Şimdi Kürt milliyetçilerinin, “ilkokuldan üniversiteye anadilde eğitim” taleplerine hayatın içinden bakalım. Eğer Türkiye’nin ulusal sınırları içinde Kürtler bu devletin ve milletin bir parçası olarak yaşama arzusundalarsa bu mümkün değil. Türkçe’yi bir yabancı dil seviyesinde bilen bir Kürd’ün Türkiye’de nasıl çalışabileceğini düşünelim. Hangi şirket böyle bir çalışanı kabul eder? Bilhassa bazı işlerde, kendi teknik terimlerinin öğrenilmesi bile meşakkatli iken. Zaten hukuk mevzuatını çevirebilmek çok zor. Diyelim on yıllar sürdü ve büyük bir emek verilerek başarıldı. Fakat hukukun öyle bir dili var ki, eski tabirle, bir kelime kişiyi ipten alırken bir kelime ipe gönderebilir. Bu yüzden bir ülkede Hukuk Fakültesi okuyanların diplomaları sadece okudukları ülkede kullanılabilir. Eğer aksi olsaydı Türkiye herhalde Balkan ülkelerinden internet üzerinden eğitimlerle alınmış Hukuk diplomaları cenneti olurdu bu güne kadar.

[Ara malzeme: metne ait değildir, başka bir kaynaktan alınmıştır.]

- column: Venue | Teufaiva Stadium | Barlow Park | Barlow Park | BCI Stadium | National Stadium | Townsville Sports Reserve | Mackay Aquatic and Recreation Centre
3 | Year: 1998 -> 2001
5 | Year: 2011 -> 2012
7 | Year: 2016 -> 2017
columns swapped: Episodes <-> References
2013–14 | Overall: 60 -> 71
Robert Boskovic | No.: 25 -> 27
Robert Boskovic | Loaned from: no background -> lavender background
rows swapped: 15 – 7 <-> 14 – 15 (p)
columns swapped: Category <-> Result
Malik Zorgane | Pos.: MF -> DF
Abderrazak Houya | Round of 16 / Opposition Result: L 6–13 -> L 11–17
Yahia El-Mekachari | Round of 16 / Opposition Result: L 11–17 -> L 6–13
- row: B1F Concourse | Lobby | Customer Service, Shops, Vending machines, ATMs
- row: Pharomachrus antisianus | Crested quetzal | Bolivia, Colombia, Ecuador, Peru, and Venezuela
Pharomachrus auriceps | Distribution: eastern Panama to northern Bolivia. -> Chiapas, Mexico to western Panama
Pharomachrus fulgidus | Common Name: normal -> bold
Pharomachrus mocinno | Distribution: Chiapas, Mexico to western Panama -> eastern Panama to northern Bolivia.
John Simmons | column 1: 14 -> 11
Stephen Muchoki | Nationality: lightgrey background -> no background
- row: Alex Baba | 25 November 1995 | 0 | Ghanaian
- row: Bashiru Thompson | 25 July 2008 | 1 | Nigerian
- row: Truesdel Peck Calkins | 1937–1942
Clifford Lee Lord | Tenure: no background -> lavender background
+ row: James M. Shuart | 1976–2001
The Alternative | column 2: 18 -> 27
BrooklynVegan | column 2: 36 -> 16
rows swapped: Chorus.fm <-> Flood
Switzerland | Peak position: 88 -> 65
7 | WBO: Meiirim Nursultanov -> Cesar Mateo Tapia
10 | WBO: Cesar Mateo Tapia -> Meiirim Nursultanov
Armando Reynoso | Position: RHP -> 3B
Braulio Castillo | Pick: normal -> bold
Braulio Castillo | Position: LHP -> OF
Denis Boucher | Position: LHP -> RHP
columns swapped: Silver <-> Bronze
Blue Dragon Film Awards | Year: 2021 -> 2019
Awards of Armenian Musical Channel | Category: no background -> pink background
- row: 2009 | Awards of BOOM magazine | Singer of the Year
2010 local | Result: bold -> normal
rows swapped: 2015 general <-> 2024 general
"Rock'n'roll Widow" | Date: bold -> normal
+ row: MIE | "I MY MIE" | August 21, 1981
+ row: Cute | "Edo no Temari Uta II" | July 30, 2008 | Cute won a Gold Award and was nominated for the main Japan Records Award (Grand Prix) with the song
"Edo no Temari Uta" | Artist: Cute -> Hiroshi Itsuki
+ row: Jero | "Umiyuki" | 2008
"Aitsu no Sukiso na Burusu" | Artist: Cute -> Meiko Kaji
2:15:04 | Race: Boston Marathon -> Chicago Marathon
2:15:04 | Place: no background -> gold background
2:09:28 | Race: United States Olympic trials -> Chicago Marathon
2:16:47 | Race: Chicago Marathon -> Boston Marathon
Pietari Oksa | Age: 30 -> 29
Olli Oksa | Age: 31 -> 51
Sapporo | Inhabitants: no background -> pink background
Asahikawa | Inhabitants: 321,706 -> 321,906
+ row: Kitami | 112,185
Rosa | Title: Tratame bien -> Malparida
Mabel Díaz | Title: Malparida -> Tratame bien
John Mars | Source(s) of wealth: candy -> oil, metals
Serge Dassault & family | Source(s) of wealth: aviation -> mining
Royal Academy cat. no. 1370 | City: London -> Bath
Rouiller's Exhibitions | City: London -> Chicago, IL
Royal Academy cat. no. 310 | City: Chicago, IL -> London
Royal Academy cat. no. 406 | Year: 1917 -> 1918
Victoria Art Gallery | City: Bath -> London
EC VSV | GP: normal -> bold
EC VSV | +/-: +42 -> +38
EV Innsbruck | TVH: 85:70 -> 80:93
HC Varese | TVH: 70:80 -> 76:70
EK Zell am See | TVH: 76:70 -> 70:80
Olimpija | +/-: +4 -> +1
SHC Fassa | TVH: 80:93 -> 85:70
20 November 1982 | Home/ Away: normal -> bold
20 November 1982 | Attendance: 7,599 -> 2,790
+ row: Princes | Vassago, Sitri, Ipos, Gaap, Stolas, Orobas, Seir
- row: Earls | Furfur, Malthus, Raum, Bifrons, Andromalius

Eğer bir gün kendi devletiniz kurma kararında değilseniz, “ilkokuldan üniversiteye anadilde eğitimi” savunamazsınız. Fakat bunu çeşitli tavizlerle pazarlık konusu haline getirebilir ve başarılı olabilirseniz yüzbinlerce silahın yapacağından çok daha büyük bir etki sağlamış olursunuz. Eğer bir arada yaşama konusunda samimiyseniz, hayatta karşılığı ve dünyada örneği bulunmayan şartları, “demokratik hak” olarak sunmazsınız.